Conducted as a joint project by search marketing firms Enquiro and Did-it and eye-tracking firm Eyetools, the study tracked the eye movement of test subjects through five different search scenarios and found what the researchers are now calling a “golden triangle.”
“We see a marked difference in how people say they search and what they actually do,” said Enquiro’s Gord Hotchkiss. “Previous research had indicated that people were considered searchers and spent some time before choosing a link. The past few studies we’ve done, this one included, shows that there’s a huge importance placed on where the eyeballs end up on the page. Clicks happen pretty quickly.”
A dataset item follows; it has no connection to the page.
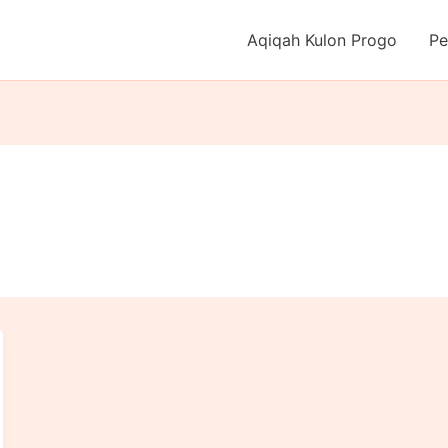
Aqiqah Kulon Progo
Pe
The research found that, for organic search results, viewers tended to drop off after the third result, falling to only 85 percent, then 60 percent at the fifth result. The sixth and seventh places, which usually require searchers to scroll down the page, had constant readership at 50 percent and ranks eight and nine only drew 30 percent of readers. The 10th result was read by only 20 percent of searchers.
For sponsored results, readership began at 50 percent for the first listing, and then dropped ten percent for each result until the fifth rank, and held constant at 10 percent through eighth.
“On the sponsored search side, data indicates that it is the clear branding and visibility advantage offered by gaining top positions, especially Google’s top sponsored links,” said Kevin Lee of Did-It.